Human Resource Management Systems (HRMS)
Definition: Human Resource Management Systems (HRMS) provide a link between human resource management
and information technology.
HRMS allow enterprises to automate many aspects of human resource management, with the dual
benefits of reducing the workload of the HR department as well as increasing the efficiency
of the department by standardising HR processes.
The field of human resources is one that is often overlooked in enterprise management. This
situation is aided by the fact that an efficient Human Resources department should function
without fanfare. For example, when a project team successfully launches a product on time and
within budget it is hailed as a great success. When the HR department manages the administration
of the enterprise successfully it can go virtually unnoticed – after all, the Human Resources
department is simply expected to work, only attracting attention when there are problems.
The reality, however, is very different. The HR department plays a vital role in ensuring the
smooth running of an enterprise – most importantly by tracking and analysing the timekeeping and
work patterns of the workforce, allowing management better information on which to form strategies.
The importance of human resources has not gone unnoticed by the software industry. There is now a
wide range of applications available to aid the HR department in their tasks, making possible the
automation of certain tasks and aiding in the organisation of many others.
HRM software systems (from vendors such as
Ascentis) are broadly defined by the four
basic responsibilities of the HR department, and as such typically contain standalone modules to
address the needs of each responsibility:
Payroll Module: The payroll module greatly reduces the workload of the HR department by automating the payroll
process, allowing HR to ensure that payroll functions are completed on time and without errors.
At its most basic level the payroll module is supported by the manual entry of timekeeping and
attendance data from paper-based timesheets submitted by the workforce. More advanced systems
track employee timekeeping through automatic systems, connected to either a ‘clocking in’ system
or a tracker connected to the desktop computers of the employees.
Once attendance data is fed into the system, the payroll module automatically calculates payment
amounts and various deductions such as income tax before generating paychecks and employee tax reports.
Time and Labour Management Module: The time and labour management module is designed to collate and analyse employee timekeeping
information for the purposes of organisational cost accounting.
By sourcing data directly from the timekeeping devices and methods used to calculate payroll this
module can provide management with valuable data regarding the use of labour resources within the enterprise.
Benefit Administration Module: The benefit administration module provides HR personnel with the capacity to monitor and manage
employee participation in a range of benefit programs.

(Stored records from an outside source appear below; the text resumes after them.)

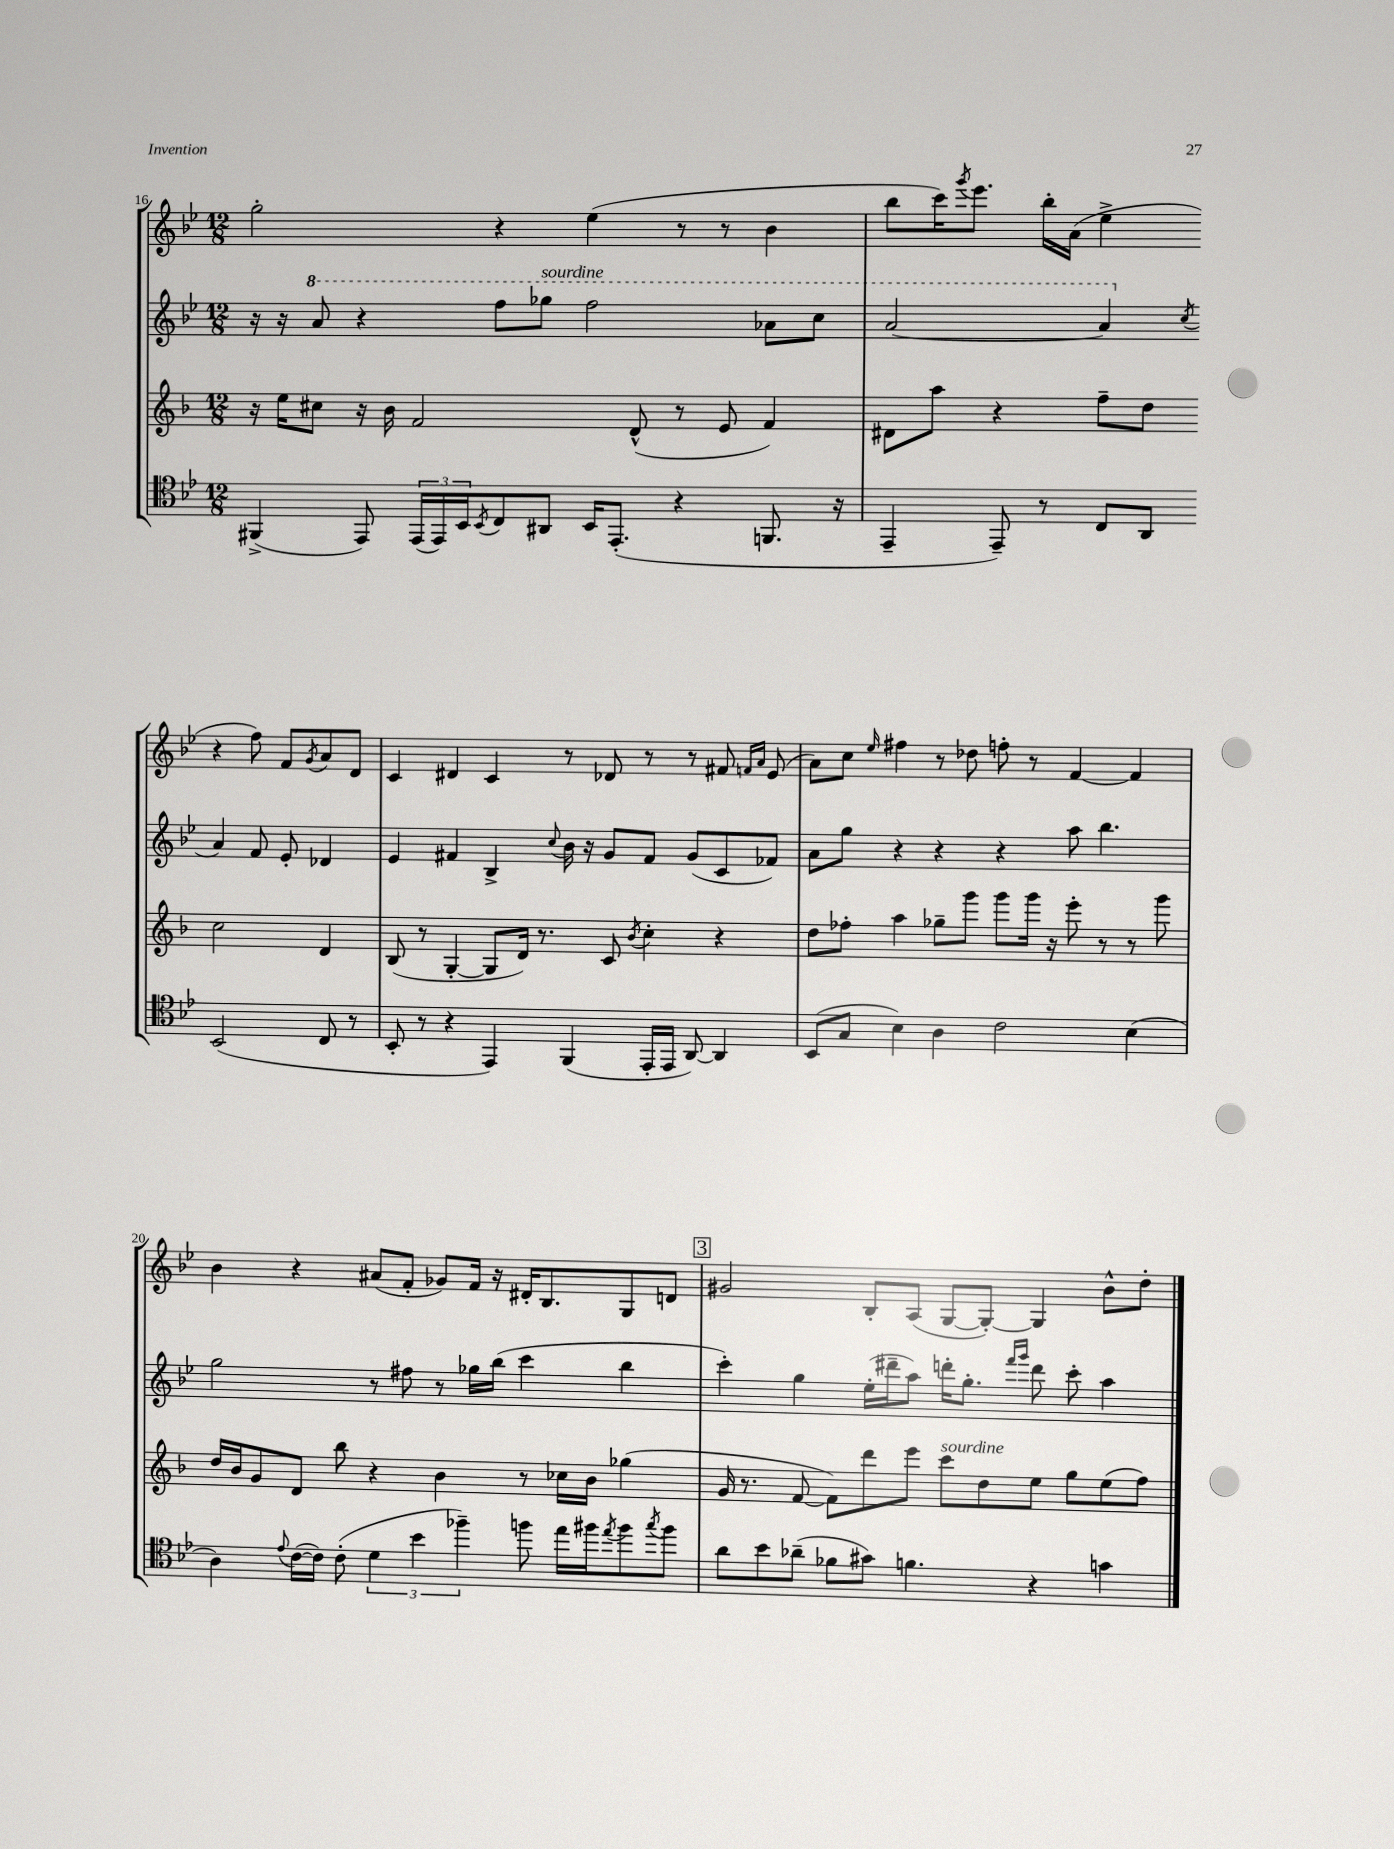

**kern	**kern	**kern	**kern
*part4	*part3	*part2	*part1
*staff4	*staff3	*staff2	*staff1
*clefC4	*clefG2	*clefG2	*clefG2
*k[b-e-]	*k[b-]	*k[b-e-]	*k[b-e-]
*M12/8	*M12/8	*M12/8	*M12/8
=16	=16	=16	=16
(4FF#X^/	16r	16r	2gg'\
.	16ee\KL	16r	.
*	*	*8va	*
.	8cc#X\J	8aa/	.
8EE-/)	16r	4r	.
.	16b-\	.	.
(24EE-/LL	2f/	.	.
24EE-/)	.	.	.
24BB-/J	.	.	.
8qBB-/	.	.	.
8C/	.	8fff\L	4r
!	!	!LO:TX:a:i:t=sourdine	!
8AA#X/J	.	8ggg-X\J	.
16BB-/KL	.	2fff\	(4ee-\
(8.EE-'/J	.	.	.
.	(8d^^/	.	.
4r	8r	.	8r
.	8e/	.	8r
8.FFn/	4f/)	8aa-X\L	4b-\
.	.	8ccc\J	.
16r	.	.	.
=17	=17	=17	=17
4EE-~/	8d#X\L	[2aa/	8bb-\L
.	8aa\J	.	16ccc\K)
.	.	.	8qggg/
.	.	.	8.eee-\J
8EE-~/)	4r	.	.
8r	.	.	16bb-'\LL
.	.	.	(16a\JJ
8C/L	8ff~\L	4aa/]	4ee-^\
8AA/J	8dd\J	.	.
*	*	*X8va	*
.	.	8qcc/	.
(2BB-/	2cc\	4a/	4r
.	.	8f/	8ff\)
.	.	8e-'/	8f/L
.	.	.	8qg/
8C/	4d#/	4d-X/	8a/
8r	.	.	8d/J
!!LO:LB:g=z
=18	=18	=18	=18
8BB-'/	(8B-/	4e-/	4c/
8r	8r	.	.
4r	[4G'/	4f#X/	4d#X/
4EE-/)	8G/L]	4B-^/	4c/
.	16d/Jk)	.	.
.	8.r	.	.
.	.	8qqcc/	.
(4FF/	.	16b-\	8r
.	.	16r	.
.	8c/	8g/L	8d-X/
.	8qb-/	.	.
16EE-'/LL	4cc'\	8f#/J	8r
16EE-/JJ	.	.	.
[8AA/)	.	(8g/L	8r
4AA/]	4r	8c/	8f#X/
.	.	.	16qqfn/LL
.	.	.	16qqa/JJ
.	.	8f-X/J)	(8e-/
=19	=19	=19	=19
(8BB-/L	8dd\L	8a\L	8a\L)
8G/J	8ff-X'\J	8gg\J	8cc\J
.	.	.	16qqee-/
4B-\)	4aa\	4r	4ff#X\
4A\	8gg-X~\L	4r	8r
.	8ggg\J	.	8dd-X\
2c\	8ggg\L	4r	8ffn'\
.	16ggg\Jk	.	8r
.	16r	.	.
.	8eee'\	8aa\	[4f/
.	8r	4.bb-\	.
(4B-\	8r	.	4f/]
.	8ggg\	.	.
!!LO:LB:g=z
=20	=20	=20	=20
4A\)	16dd/LL	2gg\	4b-\
.	16b-/J	.	.
.	8g/	.	.
8qqe-/	.	.	.
([16c\LL	8d/J	.	4r
16c\JJ])	.	.	.
(8c'\	8bb-\	.	.
6d\	4r	8r	(8a#X/L
.	.	8ff#X\	8f'/J
6b-\	.	.	.
.	4b-\	8r	8g-X/L)
6ff-X~\)	.	.	.
.	.	16gg-X\LL	16f/Jk
.	.	(16bb-\JJ	16r
8ffn\	8r	4ccc\	16d#X'/KL
.	.	.	8.B-/
16ee-\LL	16cc-X\LL	.	.
16ff#X\J	16b-\JJ	.	.
8qee-/	.	.	.
8ff#\	(4gg-X\	4bb-\	8G/
8qgg/	.	.	.
8ff#\J	.	.	8dn/J
!!LO:REH:place=s1:t=3
=21	=21	=21	=21
8a\L	16g/	4ccc'\)	2g#X/
.	8.r	.	.
8b-\	.	.	.
(8a-X~\J	[8f/	4gg\	.
8f-X\L	8f\L])	.	.
8g#X\J)	8ddd\	(16ee-'\LL	8B-'/L
.	.	16ddd#X~\J	.
4.fn\	8eee\J	8aa\J)	(8A/J
!	!LO:TX:a:i:t=sourdine	!	!
.	8ccc\L	16dddn'\KL	[8G/L
.	.	8.gg'\J	.
.	8dd\	.	8G'/J_)
.	.	16qqfff/LL	.
.	.	16qqggg/JJ	.
4r	8ee\J	8ddd\	4G/]
.	8gg\L	8ccc'\	.
4gn\	(8ee\	4aa\	8b-^^\L
.	8ff\J)	.	8dd'\J
==	==	==	==
*-	*-	*-	*-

These programs can range from programs
related to the wellbeing of the workforce (such as health insurance and pension schemes) to
profit making programs (such as stock option plans and profit sharing).
HR Management Module: The HR management module provides a range of HR solutions ranging from analyses of application
data through to the basic demographic data of employees.
The management module allows HR personnel to effectively manage the Human Capital Pool (HCP)
available within the enterprise, in that it
keeps track of the training and development of the
workforce and the skills and qualifications of each employee. Advanced HR management modules can
also automate the process of application for positions by capturing application data and entering
it to a relevant database.
Benefits of HRMS
While these modules each provide benefits to the HR department itself, the applications also
aid the enterprise as a whole.
HRM systems convert human resources information into a digital format, allowing that information
to be added to the knowledge management systems of the enterprise. The result of this is that HR
data can be integrated into the larger Enterprise Resource Planning (ERP) systems of the enterprise.
In analysing enterprise wide resource usage this data can prove invaluable. Data related to the
time usage of the workforce can enhance the
decision making abilities of management, allowing the
HR department to form an integral aspect of strategy formation for the enterprise as a whole.